--- CONSIGNE 1 ---
Pour quoi, selon la critique de Die Brücke, ces Hommes sont-ils envoyés au casse-pipe ?
--- CONSIGNE 2 ---
Recopiez le passage de la critique de Die Brücke qui commence aux mots « On ne compte » et s'arrête après « tout le monde. », en substituant « navet » à « nanar ».

--- TEXTE À EXAMINER ---

-- -- --

On ne compte plus les films abordant le sujet, parlant de la guerre comme de la folie ultime et de ces Hommes envoyés au casse-pipe pour des intérêts dérisoires, pour des idéaux creux, pour du vent, pour rien... On en parle tellement que les mots en viennent à être galvaudé, vidés de toute substance, apportant un semblant de confusion à un genre où le nanar dispute au film finement élaboré les premières places. Heureusement, au milieu de tout ce fatras, certaines œuvres émergent par leur audace, leur culot ou leur sincérité. C'est le cas de Die Brücke, film d'une simplicité extrême qui montre, avec une étonnante efficacité, l'absurdité d'un conflit qui en vient à sacrifier sa jeunesse pour un objectif inutile, pour une cause dont la faillite est acquise pour tout le monde.
L'intérêt premier de cette péloche, et non des moindres, réside dans le regard porté par un Allemand sur la Seconde Guerre mondiale alors que le conflit est fini depuis quelques années seulement... La première partie, pour moi la meilleure, relate avec force l'état d'un pays éreinté par des années de guerre et nous laisse voir l'extraordinaire obstination de ses habitants à se raccrocher à un semblant de normalité, coûte que coûte... Comme si retrouver les joies et les peines d'une vie ordinaire était leur unique échappatoire pour ne pas sombrer dans la folie et le désespoir le plus complet.
Ainsi, dans un style à mi-chemin entre le documentaire et le néoréalisme, Bernhard Wicki capte l'atmosphère si particulière de cette fin de guerre où l'habitant se cramponne à un semblant de vie tandis que l'armée est en déroute et que les chars américains et soviétiques roulent sur le territoire. Il y a une ambiance étrange qui se dégage de ces images, un mélange d'apocalypse et de renouveau qui fait coexister une désillusion extrêmement prégnante avec un espoir embryonnaire, vague et mal défini. Les séquences vues ont de ce fait une nature presque surréaliste, avec ces préoccupations badines qui cachent tant bien que mal les ravages du conflit : le manque ou l'abscence (de bien, de matériel et de mâles en force de l'âge), la panique qui se répand telle une traînée de poudre à travers une armée démobilisée et des dignitaires nazis qui plient rapidement bagages.

-- -- --

--- BLOC DE DONNÉES ---
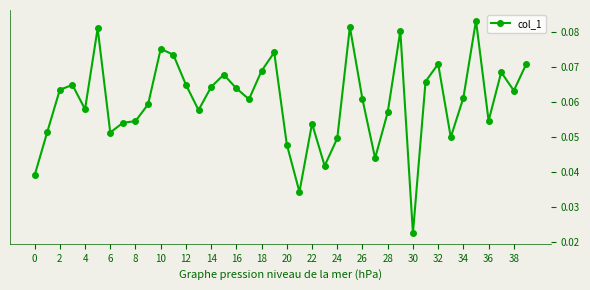

How many lines are shown in the chart?

1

-- -- --

--- RÉPONSE 1 ---
Pour des intérêts dérisoires, pour des idéaux creux, pour du vent, pour rien.

--- RÉPONSE 2 ---
On ne compte plus les films abordant le sujet, parlant de la guerre comme de la folie ultime et de ces Hommes envoyés au casse-pipe pour des intérêts dérisoires, pour des idéaux creux, pour du vent, pour rien... On en parle tellement que les mots en viennent à être galvaudé, vidés de toute substance, apportant un semblant de confusion à un genre où le navet dispute au film finement élaboré les premières places. Heureusement, au milieu de tout ce fatras, certaines œuvres émergent par leur audace, leur culot ou leur sincérité. C'est le cas de Die Brücke, film d'une simplicité extrême qui montre, avec une étonnante efficacité, l'absurdité d'un conflit qui en vient à sacrifier sa jeunesse pour un objectif inutile, pour une cause dont la faillite est acquise pour tout le monde.